> **Problem requirements**: Copy all entries verbatim and keep any pictures out of the copy.

> **Records shown**:
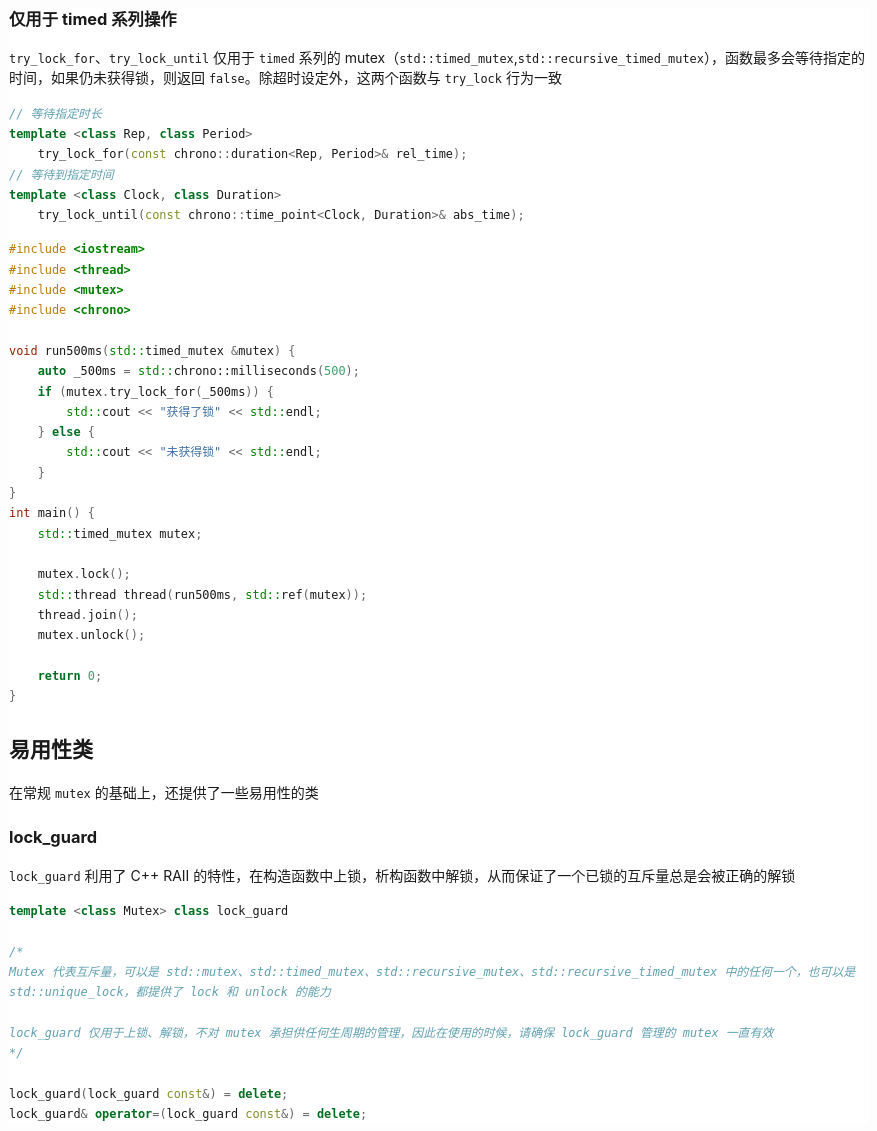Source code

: 
### 仅用于 timed 系列操作
`try_lock_for`、`try_lock_until` 仅用于 `timed` 系列的 mutex（`std::timed_mutex`,`std::recursive_timed_mutex`），函数最多会等待指定的时间，如果仍未获得锁，则返回 `false`。除超时设定外，这两个函数与 `try_lock` 行为一致

```cpp
// 等待指定时长
template <class Rep, class Period>
    try_lock_for(const chrono::duration<Rep, Period>& rel_time);
// 等待到指定时间
template <class Clock, class Duration>
    try_lock_until(const chrono::time_point<Clock, Duration>& abs_time);
```

```cpp
#include <iostream>
#include <thread>
#include <mutex>
#include <chrono>

void run500ms(std::timed_mutex &mutex) {
    auto _500ms = std::chrono::milliseconds(500);
    if (mutex.try_lock_for(_500ms)) {
        std::cout << "获得了锁" << std::endl;
    } else {
        std::cout << "未获得锁" << std::endl;
    }
}
int main() {
    std::timed_mutex mutex;

    mutex.lock();
    std::thread thread(run500ms, std::ref(mutex));
    thread.join();
    mutex.unlock();

    return 0;
}
```


## 易用性类
在常规 `mutex` 的基础上，还提供了一些易用性的类

### lock_guard

`lock_guard` 利用了 C++ RAII 的特性，在构造函数中上锁，析构函数中解锁，从而保证了一个已锁的互斥量总是会被正确的解锁

```cpp
template <class Mutex> class lock_guard

/*
Mutex 代表互斥量，可以是 std::mutex、std::timed_mutex、std::recursive_mutex、std::recursive_timed_mutex 中的任何一个，也可以是 std::unique_lock，都提供了 lock 和 unlock 的能力

lock_guard 仅用于上锁、解锁，不对 mutex 承担供任何生周期的管理，因此在使用的时候，请确保 lock_guard 管理的 mutex 一直有效
*/

lock_guard(lock_guard const&) = delete;
lock_guard& operator=(lock_guard const&) = delete;
```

> **Answer to this problem**:
Source code

: 
### 仅用于 timed 系列操作
`try_lock_for`、`try_lock_until` 仅用于 `timed` 系列的 mutex（`std::timed_mutex`,`std::recursive_timed_mutex`），函数最多会等待指定的时间，如果仍未获得锁，则返回 `false`。除超时设定外，这两个函数与 `try_lock` 行为一致

```cpp
// 等待指定时长
template <class Rep, class Period>
    try_lock_for(const chrono::duration<Rep, Period>& rel_time);
// 等待到指定时间
template <class Clock, class Duration>
    try_lock_until(const chrono::time_point<Clock, Duration>& abs_time);
```

```cpp
#include <iostream>
#include <thread>
#include <mutex>
#include <chrono>

void run500ms(std::timed_mutex &mutex) {
    auto _500ms = std::chrono::milliseconds(500);
    if (mutex.try_lock_for(_500ms)) {
        std::cout << "获得了锁" << std::endl;
    } else {
        std::cout << "未获得锁" << std::endl;
    }
}
int main() {
    std::timed_mutex mutex;

    mutex.lock();
    std::thread thread(run500ms, std::ref(mutex));
    thread.join();
    mutex.unlock();

    return 0;
}
```


## 易用性类
在常规 `mutex` 的基础上，还提供了一些易用性的类

### lock_guard

`lock_guard` 利用了 C++ RAII 的特性，在构造函数中上锁，析构函数中解锁，从而保证了一个已锁的互斥量总是会被正确的解锁

```cpp
template <class Mutex> class lock_guard

/*
Mutex 代表互斥量，可以是 std::mutex、std::timed_mutex、std::recursive_mutex、std::recursive_timed_mutex 中的任何一个，也可以是 std::unique_lock，都提供了 lock 和 unlock 的能力

lock_guard 仅用于上锁、解锁，不对 mutex 承担供任何生周期的管理，因此在使用的时候，请确保 lock_guard 管理的 mutex 一直有效
*/

lock_guard(lock_guard const&) = delete;
lock_guard& operator=(lock_guard const&) = delete;
```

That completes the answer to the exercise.